Sleep Disorders in the Elderly Indian Medical PG Question 10: Which of the following statements is NOT true about delirium?
- A. Preserved attention (Correct Answer)
- B. Disorientation
- C. Hallucination
- D. Disturbed sleep
Sleep Disorders in the Elderly Explanation: ***Preserved attention***
- A core diagnostic feature of **delirium** is a disturbance of attention, meaning attention is **impaired**, not preserved.
- Patients typically struggle to focus, sustain, or shift attention.
*Disturbed sleep*
- Delirium often involves a **disturbance of the sleep-wake cycle**, leading to insomnia during the night and drowsiness during the day.
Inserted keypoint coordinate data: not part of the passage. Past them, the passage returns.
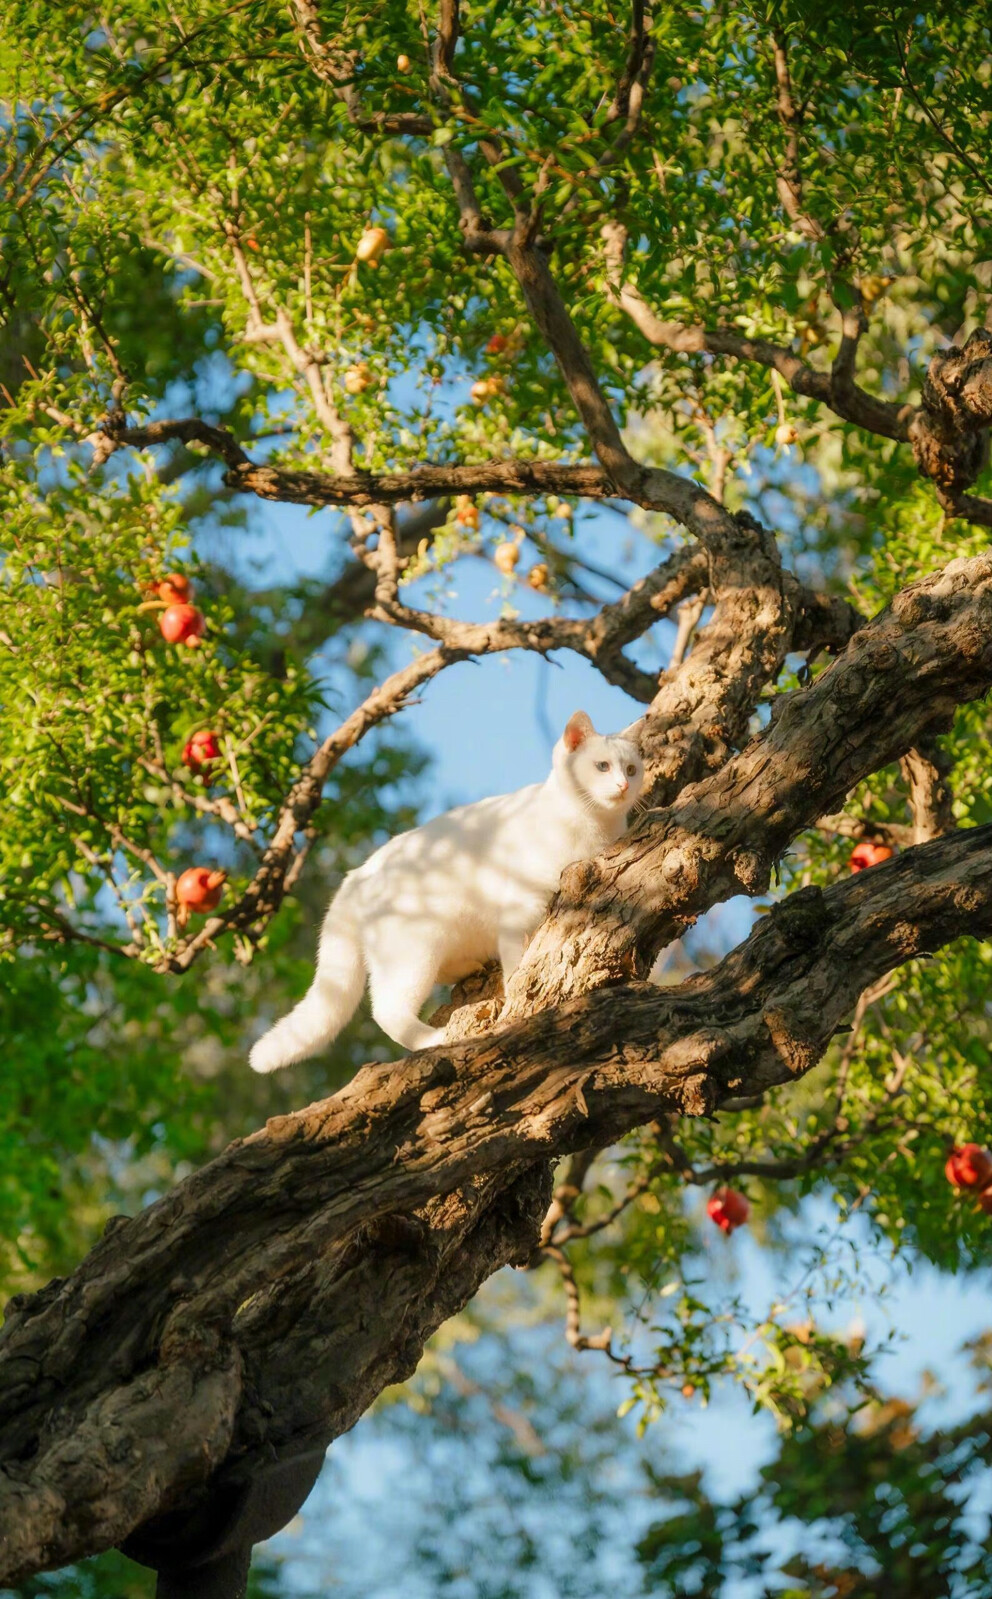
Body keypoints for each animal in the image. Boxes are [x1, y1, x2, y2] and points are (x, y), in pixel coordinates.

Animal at [249, 709, 643, 1061]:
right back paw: (434, 1038)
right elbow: (518, 961)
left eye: (632, 769)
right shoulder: (520, 905)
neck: (594, 827)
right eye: (602, 766)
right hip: (413, 952)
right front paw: (520, 987)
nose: (624, 785)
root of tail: (357, 874)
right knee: (386, 1011)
- This disorganized sleep pattern is a common symptom and can contribute to agitation or lethargy.
*Disorientation*
- Patients with delirium frequently exhibit **disorientation**, particularly to time, place, or person.
- This reflects the global cognitive impairment characteristic of the condition.
*Hallucination*
- **Hallucinations**, particularly visual ones, are commonly experienced by individuals with delirium.
- These perceptual disturbances contribute to the agitated or fearful presentation of some delirious patients.